Les événements de Mossoul me semblent fondateurs, car la déroute de l'armée irakienne fut celle de l'État. Le 10 juin 2014, jour de la chute de la ville, restera peut-être dans l'histoire comme la date de l'effondrement du premier État arabe du Moyen-Orient créé à l'époque mandataire.
Depuis mai 2014, le chef de la police de Mossoul, M. Mahdi al-Gharawi, alertait le gouvernement irakien sur l'installation de cellules dormantes de l'État islamique dans tous les quartiers de Mossoul et sur l'imminence d'une attaque. M al-Maliki n'a pas écouté M. al-Gharawi et a préféré s'appuyer sur deux militaires qui faisaient partie de ses affidés locaux, M. Ali Ghaidan, commandant des forces armées à Mossoul, et M. Abboud Qanbar, représentant du ministère de la défense ; or ces deux gradés comptaient parmi les militaires les plus corrompus – on a appris récemment que 50 000 soldats irakiens manquaient à l'appel et reversaient la moitié de leur solde à leurs supérieurs. L'armée irakienne s'est effondrée car elle n'était pas prête à résister à une telle offensive, les djihadistes ayant d'ailleurs reconnu qu'ils ne s'attendaient pas à un tel écroulement de l'armée. Celui-ci fut rendu possible par l'existence d'un jeu à trois : lorsque M. al-Gharawi a prévenu les Kurdes de la prochaine attaque de l'État islamique à Mossoul, ceux-ci ont proposé leur aide à M. al-Maliki qui l'a refusée. Chiite, M. al-Maliki s'est toujours méfié de la direction politique des Kurdes irakiens. Ces derniers se sont donc rapprochés de l'État islamique pour procéder à un partage des territoires pris à l'armée irakienne. Les Kurdes visaient les zones dites disputées comme la ville de Kirkouk et des régions situées dans la province multiethnique et multiconfessionnelle de Diyala, alors que l'État islamique voulait Mossoul, la plaine de Mossoul et une grande partie de la province d'al-Anbar. Cette connivence a permis l'avancée fulgurante de l'État islamique, mais il s'agit d'un jeu d'alliances et de contre alliances, et les Kurdes n'ont finalement pas permis à l'État islamique d'avancer vers Bagdad et se sont alliés aux milices chiites pour arrêter l'offensive djihadiste. L'État islamique a donc dû privilégier l'homogénéisation d'un territoire plutôt que la poursuite de l'expansion vers des zones kurdes et chiites imprenables.

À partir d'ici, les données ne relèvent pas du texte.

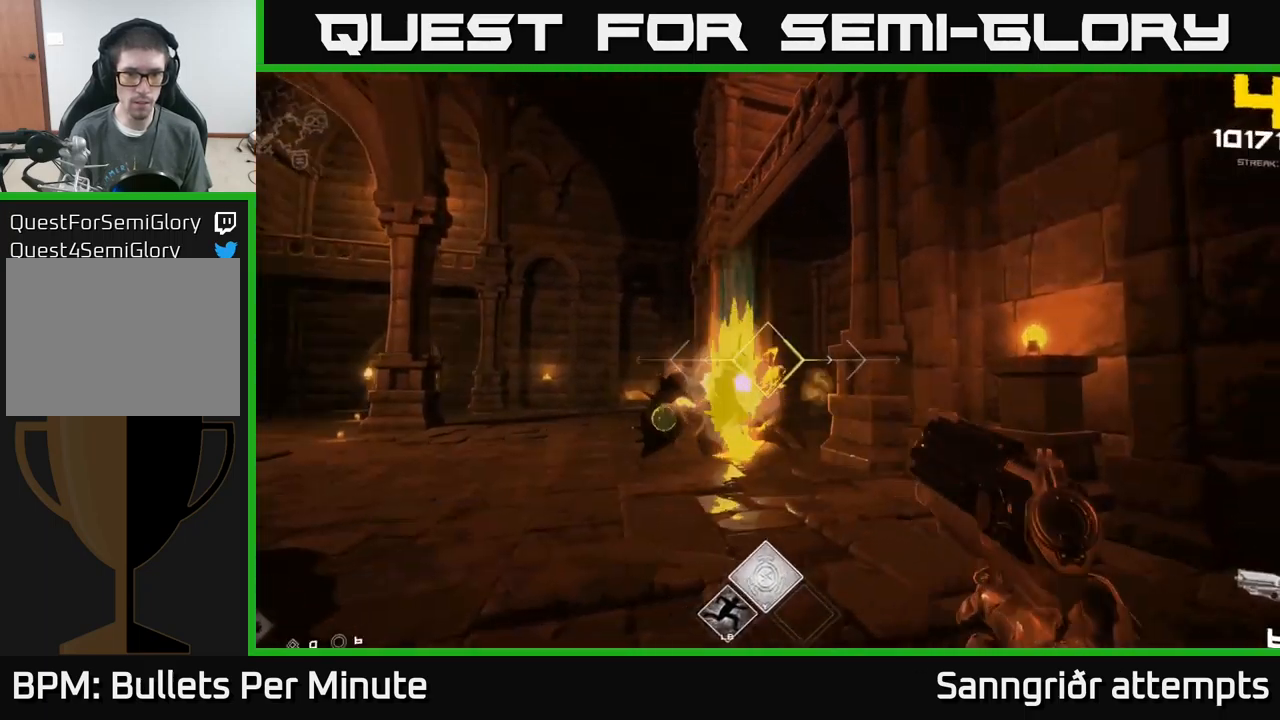
{"buttons": [], "left_stick": "right", "right_stick": "left", "events": [[50, "left_stick", "center"], [217, "left_stick", "right"], [250, "R2", "down"], [350, "R2", "up"], [400, "left_stick", "center"], [400, "right_stick", "left"], [483, "left_stick", "right"]]}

Les États-Unis ont tenté de reconstruire l'État irakien sur un fondement ethnique et confessionnel, en s'appuyant sur les exclus du système fondé par les Britanniques en 1920 qu'étaient les chiites et les Kurdes. Cette entreprise a échoué, et le gouvernement de Bagdad ne parle plus qu'au nom des seuls chiites puisque les Kurdes disposent presque de leur État. Les Arabes sunnites ont perçu l'État islamique comme un libérateur et, malgré quelques retournements locaux, cette allégeance perdure et alimente l'adhésion au projet transnational de cette organisation ; en effet, les Arabes sunnites ont commandé l'État irakien pendant 80 ans et n'accepteront jamais de devenir une simple minorité, ce qui est pourtant le sort inéluctable que leur réserve le fonctionnement actuel de l'État.
Nos diplomaties devraient prendre en compte ce jeu à trois, car secourir l'État irakien revient à aider une institution qui a disparu et qui ne représente plus l'ensemble de la population irakienne.